There’s an animalism to the inside. As soon as you step through the gates of a penitentiary you are stripped – both literally and figuratively – of everything that makes you a person. Your belongings, clothes, and then your dignity are all removed over the course of about 3 minutes. And then you’re in – that’s it, you’re stuck. There is no coaching for this, you’re just thrown in the deep end. One day you are not in prison, and the next day you are. It’s very easy to lock people away, placing them out of sight and out of mind, but these pariahs face an existence plagued by the sort of fear and brutality that we reserve only for our worst nightmares.
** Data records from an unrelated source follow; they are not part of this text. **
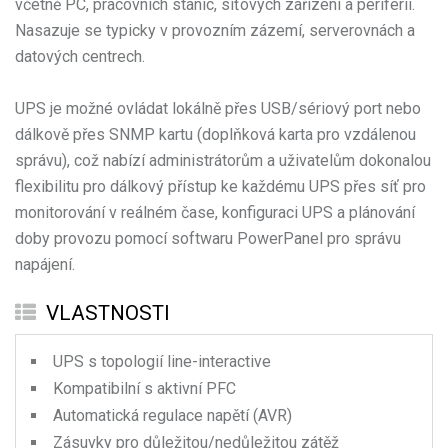
včetně PC, pracovních stanic, síťových zařízení a periferií.
Nasazuje se typicky v provozním zázemí, serverovnách a
datových centrech.
UPS je možné ovládat lokálně přes USB/sériový port nebo
dálkově přes SNMP kartu (doplňková karta pro vzdálenou
správu), což nabízí administrátorům a uživatelům dokonalou
flexibilitu pro dálkový přístup ke každému UPS přes síť pro
monitorování v reálném čase, konfiguraci UPS a plánování
doby provozu pomocí softwaru PowerPanel pro správu
napájení.
VLASTNOSTI
UPS s topologií line-interactive
Kompatibilní s aktivní PFC
Automatická regulace napětí (AVR)
Zásuvky pro důležitou/nedůležitou zátěž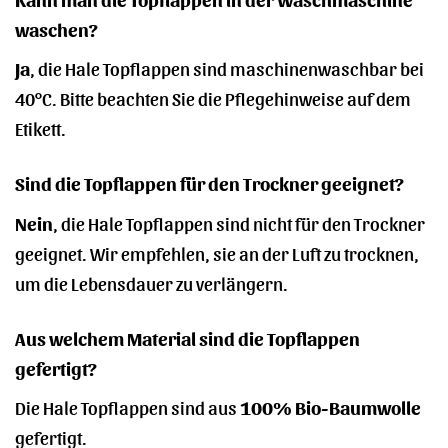
waschen?
Ja
, die Hale Topflappen sind maschinenwaschbar bei
40°C. Bitte beachten Sie die Pflegehinweise auf dem
Etikett.
Sind die Topflappen für den Trockner geeignet?
Nein
, die Hale Topflappen sind nicht für den Trockner
geeignet. Wir empfehlen, sie an der Luft zu trocknen,
um die Lebensdauer zu verlängern.
Aus welchem Material sind die Topflappen
gefertigt?
Die Hale Topflappen sind aus
100% Bio-Baumwolle
gefertigt.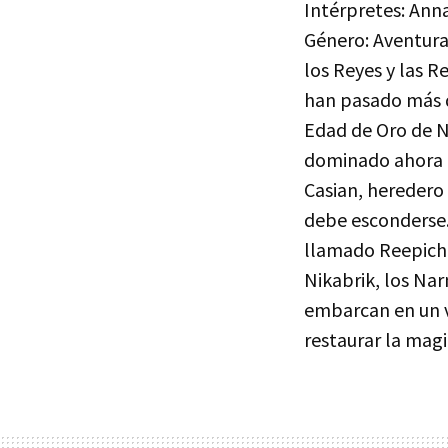
Intérpretes: Ann
Género: Aventuras
los Reyes y las R
han pasado más d
Edad de Oro de N
dominado ahora p
Casian, heredero 
debe esconderse.
llamado Reepiche
Nikabrik, los Nar
embarcan en un vi
restaurar la magia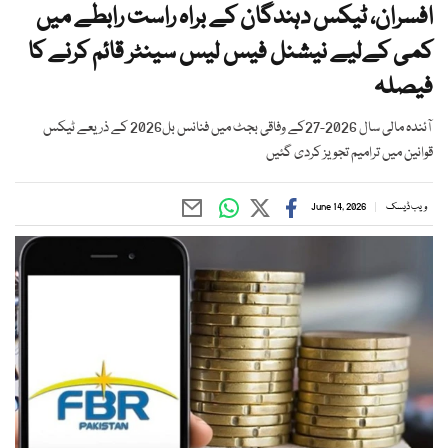
افسران، ٹیکس دہندگان کے براہ راست رابطے میں
کمی کےلیے نیشنل فیس لیس سینٹر قائم کرنے کا
فیصلہ
آئندہ مالی سال 2026-27کے وفاقی بجٹ میں فنانس بل2026 کے ذریعے ٹیکس
قوانین میں ترامیم تجویز کردی گئیں
ویب ڈیسک
June 14, 2026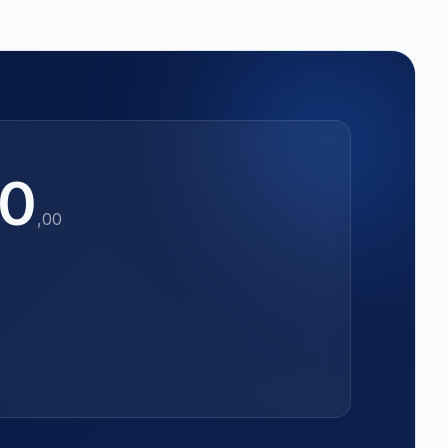
00
,00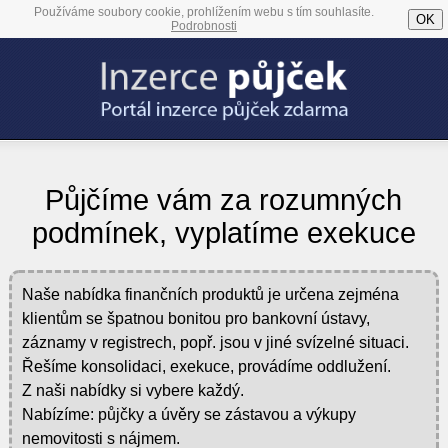
Používáme soubory cookie, prohlížením webu s tím souhlasíte.
OK
Podrobnosti
Půjčíme vám za rozumných
podmínek, vyplatíme exekuce
Naše nabídka finančních produktů je určena zejména
klientům se špatnou bonitou pro bankovní ústavy,
záznamy v registrech, popř. jsou v jiné svízelné situaci.
Řešíme konsolidaci, exekuce, provádíme oddlužení.
Z naši nabídky si vybere každý.
Nabízíme: půjčky a úvěry se zástavou a výkupy
nemovitosti s nájmem.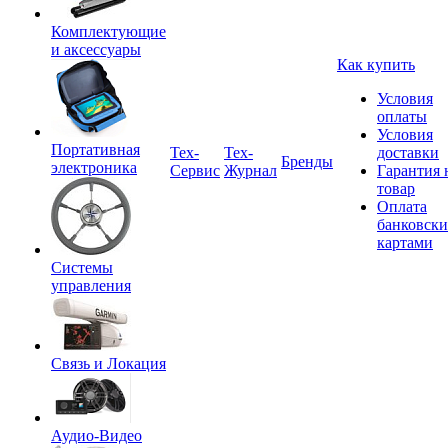
Комплектующие
и аксессуары
Как купить
Условия
оплаты
Условия
Портативная
Tex-
Тех-
доставки
Бренды
электроника
Сервис
Журнал
Гарантия 
товар
Оплата
банковск
картами
Системы
управления
Связь и Локация
Аудио-Видео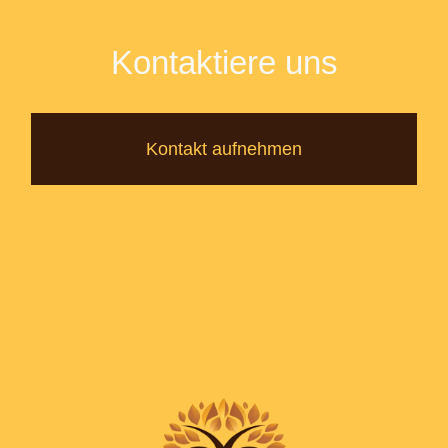
Kontaktiere uns
Kontakt aufnehmen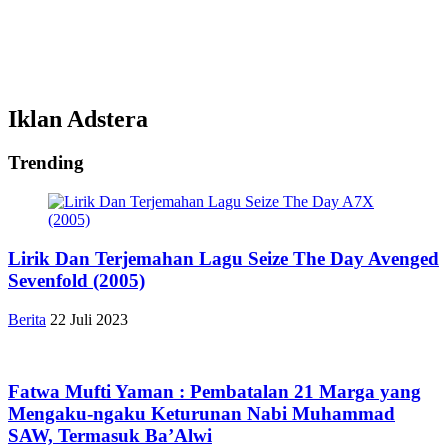
Iklan Adstera
Trending
Lirik Dan Terjemahan Lagu Seize The Day Avenged
Sevenfold (2005)
Berita
22 Juli 2023
Fatwa Mufti Yaman : Pembatalan 21 Marga yang
Mengaku-ngaku Keturunan Nabi Muhammad
SAW, Termasuk Ba’Alwi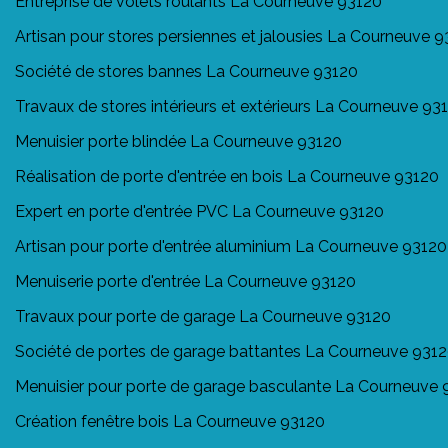
Entreprise de volets roulants La Courneuve 93120
Artisan pour stores persiennes et jalousies La Courneuve 
Société de stores bannes La Courneuve 93120
Travaux de stores intérieurs et extérieurs La Courneuve 93
Menuisier porte blindée La Courneuve 93120
Réalisation de porte d'entrée en bois La Courneuve 93120
Expert en porte d'entrée PVC La Courneuve 93120
Artisan pour porte d'entrée aluminium La Courneuve 93120
Menuiserie porte d'entrée La Courneuve 93120
Travaux pour porte de garage La Courneuve 93120
Société de portes de garage battantes La Courneuve 931
Menuisier pour porte de garage basculante La Courneuve 
Création fenêtre bois La Courneuve 93120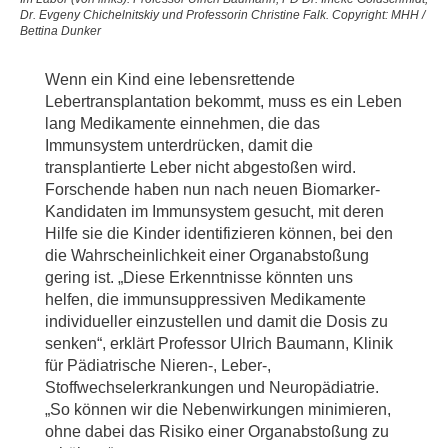
Dr. Evgeny Chichelnitskiy und Professorin Christine Falk. Copyright: MHH /
Bettina Dunker
Wenn ein Kind eine lebensrettende
Lebertransplantation bekommt, muss es ein Leben
lang Medikamente einnehmen, die das
Immunsystem unterdrücken, damit die
transplantierte Leber nicht abgestoßen wird.
Forschende haben nun nach neuen Biomarker-
Kandidaten im Immunsystem gesucht, mit deren
Hilfe sie die Kinder identifizieren können, bei den
die Wahrscheinlichkeit einer Organabstoßung
gering ist. „Diese Erkenntnisse könnten uns
helfen, die immunsuppressiven Medikamente
individueller einzustellen und damit die Dosis zu
senken“, erklärt Professor Ulrich Baumann, Klinik
für Pädiatrische Nieren-, Leber-,
Stoffwechselerkrankungen und Neuropädiatrie.
„So können wir die Nebenwirkungen minimieren,
ohne dabei das Risiko einer Organabstoßung zu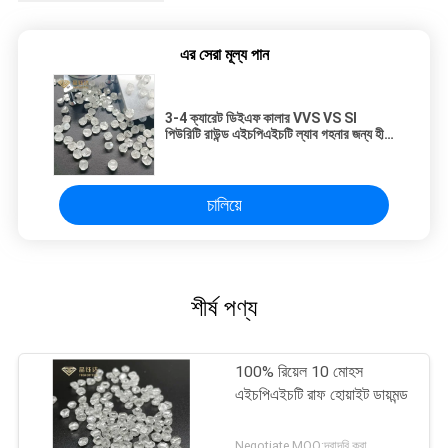
এর সেরা মূল্য পান
3-4 ক্যারেট ডিইএফ কালার VVS VS SI
পিউরিটি রাউন্ড এইচপিএইচটি ল্যাব গহনার জন্য হীরা
উত্থিত
চালিয়ে
শীর্ষ পণ্য
100% রিয়েল 10 মোহস
এইচপিএইচটি রাফ হোয়াইট ডায়মন্ড
Negotiate MOQ:দরাদরি করা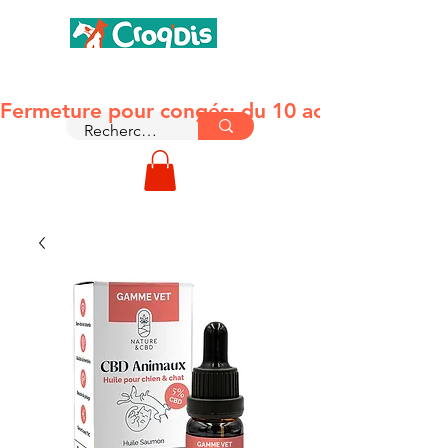
MONTAUBAN 82
Fermeture pour congés: du 10 août jusqu'au le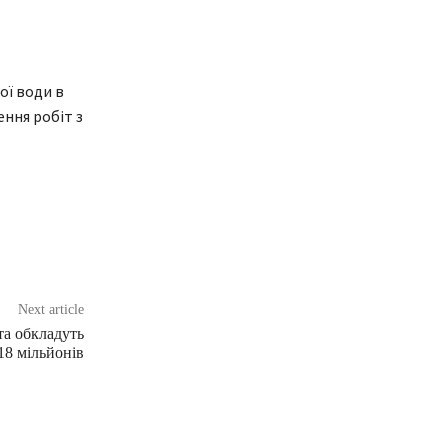
ої води в
ння робіт з
Next article
та обкладуть
18 мільйонів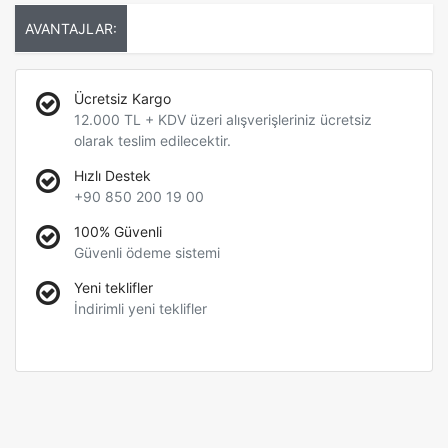
AVANTAJLAR:
Ücretsiz Kargo
12.000 TL + KDV üzeri alışverişleriniz ücretsiz
olarak teslim edilecektir.
Hızlı Destek
+90 850 200 19 00
100% Güvenli
Güvenli ödeme sistemi
Yeni teklifler
İndirimli yeni teklifler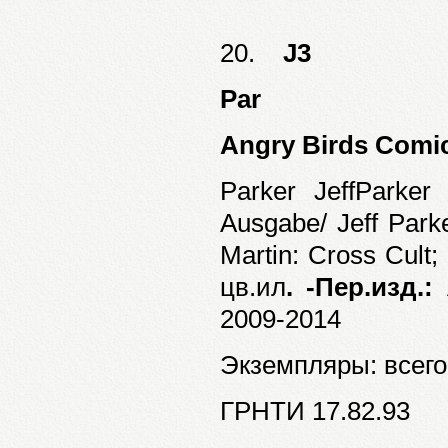
20.
J3
Par
Angry Birds Comi
Parker JeffParker
Ausgabe/ Jeff Park
Martin: Cross Cult
цв.ил
. -Пер.изд.:
2009-2014
Экземпляры: всего:
ГРНТИ 17.82.93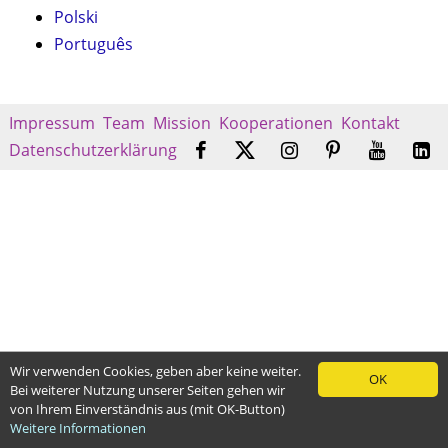
Polski
Português
Impressum
Team
Mission
Kooperationen
Kontakt
Datenschutzerklärung
Wir verwenden Cookies, geben aber keine weiter.
OK
Bei weiterer Nutzung unserer Seiten gehen wir
von Ihrem Einverständnis aus (mit OK-Button)
Weitere Informationen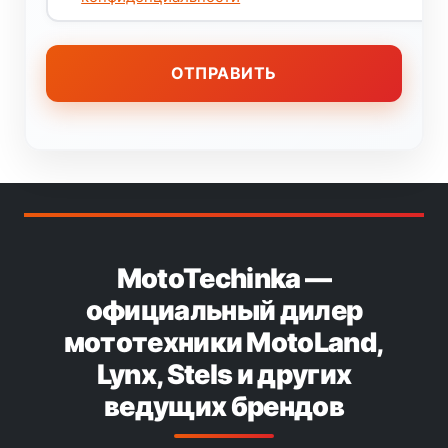
MotoTechinka —
официальный дилер
мототехники MotoLand,
Lynx, Stels и других
ведущих брендов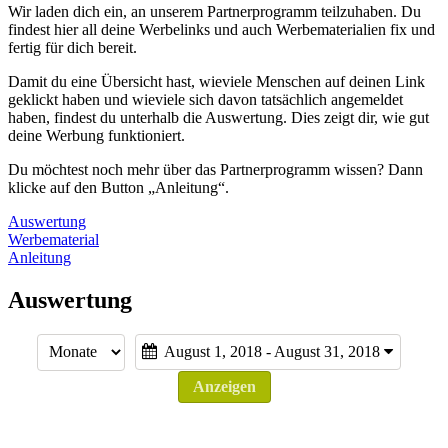
Wir laden dich ein, an unserem Partnerprogramm teilzuhaben. Du
findest hier all deine Werbelinks und auch Werbematerialien fix und
fertig für dich bereit.
Damit du eine Übersicht hast, wieviele Menschen auf deinen Link
geklickt haben und wieviele sich davon tatsächlich angemeldet
haben, findest du unterhalb die Auswertung. Dies zeigt dir, wie gut
deine Werbung funktioniert.
Du möchtest noch mehr über das Partnerprogramm wissen? Dann
klicke auf den Button „Anleitung“.
Auswertung
Werbematerial
Anleitung
Auswertung
August 1, 2018 - August 31, 2018
Anzeigen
When we first begin following Eric (Jack O’Connell), Starred Up‘s main character, he remains wordless as he is escorted through hallways and metal detectors to the room assigned as his new home. He’s young, he’s violent, he’s damaged goods. This is the Eric we’re presented with. He’s a rubber band stretched to its limit. A bruised and battered ball of anger and terror who, at the age of 10, melted a pedophile’s face off with boiling water.
O’Connell is absolutely tremendous in the role, with an alternately terrifying and pitiful portrayal of a kid who never really had a chance. The incredible physicality of his performance brings to mind Tom Hardy’s similarly cell-bound psychopath in Bronson, but where Hardy had to find the man in the myth, Eric is all too human. He quivers behind closed doors, and is constantly trying to temper his uncontrollable rage – it doesn’t help that his estranged father’s in his cell block either. Starred Up is one hell of a calling card for O’Connell, and should be his ticket to the A-list.
Ben Mendelsohn is equally brilliant as the Dad that Eric never truly knew, a man broiling with violence and jealousy to the point of complete self division. He spends most of his time flitting between his hopes and his paranoia – a scene in which he attempts to open up to a support group, only to violently exit after 30 seconds, is heartbreakingly tragic. They’re two peas in the same pod, stuck in a world so intimidating that every conversation seems to be on the inevitable path to an argument, with blows soon to follow.
With such a pair of pile-driving performances, Starred Up was always going to make engaging viewing, but the film manages to build on this groundwork with a brilliant set of supporting performances. Most notable is a deceptively quiet turn from Rupert Friend, providing the necessary contrast to O’Connell and Mendelsohn’s chest-beating to stop the film from growing tired.
It’s not only the acting that’s top-notch here. Director David Mackenzie creates an atmosphere of constant dread, packed with random bursts of abuse that swiftly shift into feverishly chaotic violence. It’s not exactly your standard Friday night popcorn flick, but it’s the kind of experience that sticks with you – it’s been a couple of days now, and it’s still ringing around my head like I just walked out of the cinema.
It’s just a shame that Starred Up has its handicaps. The script leaves a good deal to be desired, with the film’s minimal dialogue frequently clunking as it tries to exposite Eric’s back story in a way that is at complete odds with the physical naturalism of its performances. The plot also takes a rather bizarre turn in the final third. Whilst it concludes with an incredible power that I could never begrudge, it makes its way to this ending via a confrontation with an Evil And Corrupt Warden stereotype that should be off bothering lesser films.
With Hunger, Bronson and A Prophet all ingrained in recent memory, the gritty prison drama has been in good health of late – I suppose we’re just fascinated with it. It’s a terrifying bastion of upended masculinity, an ironcast cauldron of fear and malice, disillusion where the world’s most violent and damaged people are all locked in a bunch of 6 by 6 rooms and told to behave. There is horror there, and it’s a horror that Starred Up captures brilliantly. Its claustrophobic atmosphere and snarling performances won’t be for the faint of heart, but for those made of bolder stuff, this is cinema at its least forgettable and most powerful.